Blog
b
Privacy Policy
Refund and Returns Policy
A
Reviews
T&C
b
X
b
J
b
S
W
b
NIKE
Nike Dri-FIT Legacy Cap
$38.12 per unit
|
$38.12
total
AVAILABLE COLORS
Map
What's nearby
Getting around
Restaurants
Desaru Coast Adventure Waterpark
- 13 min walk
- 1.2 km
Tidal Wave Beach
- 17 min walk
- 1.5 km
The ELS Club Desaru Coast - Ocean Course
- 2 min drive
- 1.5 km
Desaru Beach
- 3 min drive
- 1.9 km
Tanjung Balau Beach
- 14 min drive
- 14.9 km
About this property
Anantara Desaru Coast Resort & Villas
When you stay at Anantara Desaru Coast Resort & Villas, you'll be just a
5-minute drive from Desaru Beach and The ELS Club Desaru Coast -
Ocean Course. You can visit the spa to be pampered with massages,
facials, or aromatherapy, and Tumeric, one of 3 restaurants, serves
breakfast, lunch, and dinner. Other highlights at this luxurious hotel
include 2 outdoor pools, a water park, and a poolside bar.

ACTIVITY
Nothing in the records may change. Print all of them.

EXERCISE RESULT
Blog
b
Privacy Policy
Refund and Returns Policy
A
Reviews
T&C
b
X
b
J
b
S
W
b
NIKE
Nike Dri-FIT Legacy Cap
$38.12 per unit
|
$38.12
total
AVAILABLE COLORS
Map
What's nearby
Getting around
Restaurants
Desaru Coast Adventure Waterpark
- 13 min walk
- 1.2 km
Tidal Wave Beach
- 17 min walk
- 1.5 km
The ELS Club Desaru Coast - Ocean Course
- 2 min drive
- 1.5 km
Desaru Beach
- 3 min drive
- 1.9 km
Tanjung Balau Beach
- 14 min drive
- 14.9 km
About this property
Anantara Desaru Coast Resort & Villas
When you stay at Anantara Desaru Coast Resort & Villas, you'll be just a
5-minute drive from Desaru Beach and The ELS Club Desaru Coast -
Ocean Course. You can visit the spa to be pampered with massages,
facials, or aromatherapy, and Tumeric, one of 3 restaurants, serves
breakfast, lunch, and dinner. Other highlights at this luxurious hotel
include 2 outdoor pools, a water park, and a poolside bar.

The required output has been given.